### Task to carry out
No record may be left out; print them all verbatim.

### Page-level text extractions

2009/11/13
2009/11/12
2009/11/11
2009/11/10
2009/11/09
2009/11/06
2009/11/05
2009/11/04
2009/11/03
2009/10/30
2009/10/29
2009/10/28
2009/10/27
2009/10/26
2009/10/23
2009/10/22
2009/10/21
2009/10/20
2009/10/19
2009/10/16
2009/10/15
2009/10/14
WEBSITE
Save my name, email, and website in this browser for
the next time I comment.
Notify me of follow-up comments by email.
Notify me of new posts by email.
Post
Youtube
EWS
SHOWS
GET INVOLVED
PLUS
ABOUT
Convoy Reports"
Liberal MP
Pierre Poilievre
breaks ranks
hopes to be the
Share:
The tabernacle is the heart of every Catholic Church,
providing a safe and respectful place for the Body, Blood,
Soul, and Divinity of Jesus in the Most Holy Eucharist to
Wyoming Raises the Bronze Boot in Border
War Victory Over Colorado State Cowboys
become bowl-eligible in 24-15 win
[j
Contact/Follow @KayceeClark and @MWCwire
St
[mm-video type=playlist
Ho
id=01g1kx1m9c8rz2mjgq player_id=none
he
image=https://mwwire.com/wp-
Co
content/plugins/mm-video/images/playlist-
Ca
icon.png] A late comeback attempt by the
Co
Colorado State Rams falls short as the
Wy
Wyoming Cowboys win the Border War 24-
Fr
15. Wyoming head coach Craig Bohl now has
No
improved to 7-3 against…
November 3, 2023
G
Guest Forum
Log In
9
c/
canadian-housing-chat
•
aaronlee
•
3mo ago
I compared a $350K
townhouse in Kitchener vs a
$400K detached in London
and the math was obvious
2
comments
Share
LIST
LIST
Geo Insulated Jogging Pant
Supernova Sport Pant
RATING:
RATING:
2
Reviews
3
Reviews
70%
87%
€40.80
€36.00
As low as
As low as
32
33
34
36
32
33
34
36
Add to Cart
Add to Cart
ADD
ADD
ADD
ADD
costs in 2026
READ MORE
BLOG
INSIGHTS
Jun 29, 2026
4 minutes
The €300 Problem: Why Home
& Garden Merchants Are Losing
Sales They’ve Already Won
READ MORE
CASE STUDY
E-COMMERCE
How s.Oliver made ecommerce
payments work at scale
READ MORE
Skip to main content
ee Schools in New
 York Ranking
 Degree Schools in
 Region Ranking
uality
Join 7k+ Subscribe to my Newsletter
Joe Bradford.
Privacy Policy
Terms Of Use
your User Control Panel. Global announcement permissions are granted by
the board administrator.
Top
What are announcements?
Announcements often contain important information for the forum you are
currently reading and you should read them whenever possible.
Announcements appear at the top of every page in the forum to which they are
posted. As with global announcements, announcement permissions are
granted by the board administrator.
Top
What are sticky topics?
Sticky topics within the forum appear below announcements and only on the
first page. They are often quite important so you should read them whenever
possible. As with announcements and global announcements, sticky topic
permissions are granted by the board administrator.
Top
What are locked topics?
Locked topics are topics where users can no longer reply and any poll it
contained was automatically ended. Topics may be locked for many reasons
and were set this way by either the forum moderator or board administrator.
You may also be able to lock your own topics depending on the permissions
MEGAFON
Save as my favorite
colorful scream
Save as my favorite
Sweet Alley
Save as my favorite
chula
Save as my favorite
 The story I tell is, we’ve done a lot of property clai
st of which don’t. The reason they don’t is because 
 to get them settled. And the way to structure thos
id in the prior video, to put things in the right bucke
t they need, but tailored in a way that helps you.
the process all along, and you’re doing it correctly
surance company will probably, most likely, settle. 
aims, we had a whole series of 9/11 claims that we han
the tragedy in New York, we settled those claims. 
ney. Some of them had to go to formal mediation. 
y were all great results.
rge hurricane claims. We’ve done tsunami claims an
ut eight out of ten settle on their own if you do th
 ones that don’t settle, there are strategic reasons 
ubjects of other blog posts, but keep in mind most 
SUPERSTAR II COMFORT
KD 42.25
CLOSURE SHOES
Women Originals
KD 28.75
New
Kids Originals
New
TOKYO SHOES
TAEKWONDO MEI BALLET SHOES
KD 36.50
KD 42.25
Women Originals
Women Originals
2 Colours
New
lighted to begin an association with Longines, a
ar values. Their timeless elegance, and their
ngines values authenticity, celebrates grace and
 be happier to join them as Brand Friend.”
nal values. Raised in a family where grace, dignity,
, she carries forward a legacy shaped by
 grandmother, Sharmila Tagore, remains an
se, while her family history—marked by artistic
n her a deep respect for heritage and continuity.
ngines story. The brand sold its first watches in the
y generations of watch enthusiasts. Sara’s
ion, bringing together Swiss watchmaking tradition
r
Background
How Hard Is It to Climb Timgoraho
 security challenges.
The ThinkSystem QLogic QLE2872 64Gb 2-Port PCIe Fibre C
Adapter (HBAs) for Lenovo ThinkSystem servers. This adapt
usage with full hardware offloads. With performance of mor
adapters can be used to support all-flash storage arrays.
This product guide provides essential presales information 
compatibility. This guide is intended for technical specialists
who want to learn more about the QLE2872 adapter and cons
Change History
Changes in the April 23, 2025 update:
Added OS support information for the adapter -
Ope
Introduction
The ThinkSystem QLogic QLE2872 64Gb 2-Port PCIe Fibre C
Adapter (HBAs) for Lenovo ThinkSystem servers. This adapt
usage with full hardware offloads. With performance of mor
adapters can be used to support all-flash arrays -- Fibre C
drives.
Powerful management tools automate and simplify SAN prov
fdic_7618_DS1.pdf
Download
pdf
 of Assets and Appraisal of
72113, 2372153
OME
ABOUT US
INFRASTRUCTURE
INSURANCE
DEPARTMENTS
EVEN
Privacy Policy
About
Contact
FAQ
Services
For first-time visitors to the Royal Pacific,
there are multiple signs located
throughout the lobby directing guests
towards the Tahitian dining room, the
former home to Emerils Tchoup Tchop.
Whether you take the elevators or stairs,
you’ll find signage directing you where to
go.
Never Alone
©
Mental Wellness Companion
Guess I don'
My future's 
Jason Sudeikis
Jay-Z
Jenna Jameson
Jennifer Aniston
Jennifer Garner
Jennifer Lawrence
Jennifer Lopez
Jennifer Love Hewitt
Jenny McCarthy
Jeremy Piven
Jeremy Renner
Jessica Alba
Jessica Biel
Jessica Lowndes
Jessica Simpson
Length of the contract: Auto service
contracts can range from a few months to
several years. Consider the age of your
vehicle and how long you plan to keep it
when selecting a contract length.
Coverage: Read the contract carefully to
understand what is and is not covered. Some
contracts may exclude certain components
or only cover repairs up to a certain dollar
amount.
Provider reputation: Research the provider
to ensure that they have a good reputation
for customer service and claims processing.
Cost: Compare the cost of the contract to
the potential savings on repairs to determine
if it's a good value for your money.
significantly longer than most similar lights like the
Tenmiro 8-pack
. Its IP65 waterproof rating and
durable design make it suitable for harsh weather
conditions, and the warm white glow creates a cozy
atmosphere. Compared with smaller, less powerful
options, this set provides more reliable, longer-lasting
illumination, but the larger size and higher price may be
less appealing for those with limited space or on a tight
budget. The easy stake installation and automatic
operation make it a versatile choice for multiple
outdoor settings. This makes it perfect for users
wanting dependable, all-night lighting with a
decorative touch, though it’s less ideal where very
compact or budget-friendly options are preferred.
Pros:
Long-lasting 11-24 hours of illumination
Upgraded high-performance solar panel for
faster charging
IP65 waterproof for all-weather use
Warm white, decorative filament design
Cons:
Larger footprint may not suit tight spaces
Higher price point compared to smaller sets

### Output for this exercise
2009/11/13
2009/11/12
2009/11/11
2009/11/10
2009/11/09
2009/11/06
2009/11/05
2009/11/04
2009/11/03
2009/10/30
2009/10/29
2009/10/28
2009/10/27
2009/10/26
2009/10/23
2009/10/22
2009/10/21
2009/10/20
2009/10/19
2009/10/16
2009/10/15
2009/10/14
WEBSITE
Save my name, email, and website in this browser for
the next time I comment.
Notify me of follow-up comments by email.
Notify me of new posts by email.
Post
Youtube
EWS
SHOWS
GET INVOLVED
PLUS
ABOUT
Convoy Reports"
Liberal MP
Pierre Poilievre
breaks ranks
hopes to be the
Share:
The tabernacle is the heart of every Catholic Church,
providing a safe and respectful place for the Body, Blood,
Soul, and Divinity of Jesus in the Most Holy Eucharist to
Wyoming Raises the Bronze Boot in Border
War Victory Over Colorado State Cowboys
become bowl-eligible in 24-15 win
[j
Contact/Follow @KayceeClark and @MWCwire
St
[mm-video type=playlist
Ho
id=01g1kx1m9c8rz2mjgq player_id=none
he
image=https://mwwire.com/wp-
Co
content/plugins/mm-video/images/playlist-
Ca
icon.png] A late comeback attempt by the
Co
Colorado State Rams falls short as the
Wy
Wyoming Cowboys win the Border War 24-
Fr
15. Wyoming head coach Craig Bohl now has
No
improved to 7-3 against…
November 3, 2023
G
Guest Forum
Log In
9
c/
canadian-housing-chat
•
aaronlee
•
3mo ago
I compared a $350K
townhouse in Kitchener vs a
$400K detached in London
and the math was obvious
2
comments
Share
LIST
LIST
Geo Insulated Jogging Pant
Supernova Sport Pant
RATING:
RATING:
2
Reviews
3
Reviews
70%
87%
€40.80
€36.00
As low as
As low as
32
33
34
36
32
33
34
36
Add to Cart
Add to Cart
ADD
ADD
ADD
ADD
costs in 2026
READ MORE
BLOG
INSIGHTS
Jun 29, 2026
4 minutes
The €300 Problem: Why Home
& Garden Merchants Are Losing
Sales They’ve Already Won
READ MORE
CASE STUDY
E-COMMERCE
How s.Oliver made ecommerce
payments work at scale
READ MORE
Skip to main content
ee Schools in New
 York Ranking
 Degree Schools in
 Region Ranking
uality
Join 7k+ Subscribe to my Newsletter
Joe Bradford.
Privacy Policy
Terms Of Use
your User Control Panel. Global announcement permissions are granted by
the board administrator.
Top
What are announcements?
Announcements often contain important information for the forum you are
currently reading and you should read them whenever possible.
Announcements appear at the top of every page in the forum to which they are
posted. As with global announcements, announcement permissions are
granted by the board administrator.
Top
What are sticky topics?
Sticky topics within the forum appear below announcements and only on the
first page. They are often quite important so you should read them whenever
possible. As with announcements and global announcements, sticky topic
permissions are granted by the board administrator.
Top
What are locked topics?
Locked topics are topics where users can no longer reply and any poll it
contained was automatically ended. Topics may be locked for many reasons
and were set this way by either the forum moderator or board administrator.
You may also be able to lock your own topics depending on the permissions
MEGAFON
Save as my favorite
colorful scream
Save as my favorite
Sweet Alley
Save as my favorite
chula
Save as my favorite
 The story I tell is, we’ve done a lot of property clai
st of which don’t. The reason they don’t is because 
 to get them settled. And the way to structure thos
id in the prior video, to put things in the right bucke
t they need, but tailored in a way that helps you.
the process all along, and you’re doing it correctly
surance company will probably, most likely, settle. 
aims, we had a whole series of 9/11 claims that we han
the tragedy in New York, we settled those claims. 
ney. Some of them had to go to formal mediation. 
y were all great results.
rge hurricane claims. We’ve done tsunami claims an
ut eight out of ten settle on their own if you do th
 ones that don’t settle, there are strategic reasons 
ubjects of other blog posts, but keep in mind most 
SUPERSTAR II COMFORT
KD 42.25
CLOSURE SHOES
Women Originals
KD 28.75
New
Kids Originals
New
TOKYO SHOES
TAEKWONDO MEI BALLET SHOES
KD 36.50
KD 42.25
Women Originals
Women Originals
2 Colours
New
lighted to begin an association with Longines, a
ar values. Their timeless elegance, and their
ngines values authenticity, celebrates grace and
 be happier to join them as Brand Friend.”
nal values. Raised in a family where grace, dignity,
, she carries forward a legacy shaped by
 grandmother, Sharmila Tagore, remains an
se, while her family history—marked by artistic
n her a deep respect for heritage and continuity.
ngines story. The brand sold its first watches in the
y generations of watch enthusiasts. Sara’s
ion, bringing together Swiss watchmaking tradition
r
Background
How Hard Is It to Climb Timgoraho
 security challenges.
The ThinkSystem QLogic QLE2872 64Gb 2-Port PCIe Fibre C
Adapter (HBAs) for Lenovo ThinkSystem servers. This adapt
usage with full hardware offloads. With performance of mor
adapters can be used to support all-flash storage arrays.
This product guide provides essential presales information 
compatibility. This guide is intended for technical specialists
who want to learn more about the QLE2872 adapter and cons
Change History
Changes in the April 23, 2025 update:
Added OS support information for the adapter -
Ope
Introduction
The ThinkSystem QLogic QLE2872 64Gb 2-Port PCIe Fibre C
Adapter (HBAs) for Lenovo ThinkSystem servers. This adapt
usage with full hardware offloads. With performance of mor
adapters can be used to support all-flash arrays -- Fibre C
drives.
Powerful management tools automate and simplify SAN prov
fdic_7618_DS1.pdf
Download
pdf
 of Assets and Appraisal of
72113, 2372153
OME
ABOUT US
INFRASTRUCTURE
INSURANCE
DEPARTMENTS
EVEN
Privacy Policy
About
Contact
FAQ
Services
For first-time visitors to the Royal Pacific,
there are multiple signs located
throughout the lobby directing guests
towards the Tahitian dining room, the
former home to Emerils Tchoup Tchop.
Whether you take the elevators or stairs,
you’ll find signage directing you where to
go.
Never Alone
©
Mental Wellness Companion
Guess I don'
My future's 
Jason Sudeikis
Jay-Z
Jenna Jameson
Jennifer Aniston
Jennifer Garner
Jennifer Lawrence
Jennifer Lopez
Jennifer Love Hewitt
Jenny McCarthy
Jeremy Piven
Jeremy Renner
Jessica Alba
Jessica Biel
Jessica Lowndes
Jessica Simpson
Length of the contract: Auto service
contracts can range from a few months to
several years. Consider the age of your
vehicle and how long you plan to keep it
when selecting a contract length.
Coverage: Read the contract carefully to
understand what is and is not covered. Some
contracts may exclude certain components
or only cover repairs up to a certain dollar
amount.
Provider reputation: Research the provider
to ensure that they have a good reputation
for customer service and claims processing.
Cost: Compare the cost of the contract to
the potential savings on repairs to determine
if it's a good value for your money.
significantly longer than most similar lights like the
Tenmiro 8-pack
. Its IP65 waterproof rating and
durable design make it suitable for harsh weather
conditions, and the warm white glow creates a cozy
atmosphere. Compared with smaller, less powerful
options, this set provides more reliable, longer-lasting
illumination, but the larger size and higher price may be
less appealing for those with limited space or on a tight
budget. The easy stake installation and automatic
operation make it a versatile choice for multiple
outdoor settings. This makes it perfect for users
wanting dependable, all-night lighting with a
decorative touch, though it’s less ideal where very
compact or budget-friendly options are preferred.
Pros:
Long-lasting 11-24 hours of illumination
Upgraded high-performance solar panel for
faster charging
IP65 waterproof for all-weather use
Warm white, decorative filament design
Cons:
Larger footprint may not suit tight spaces
Higher price point compared to smaller sets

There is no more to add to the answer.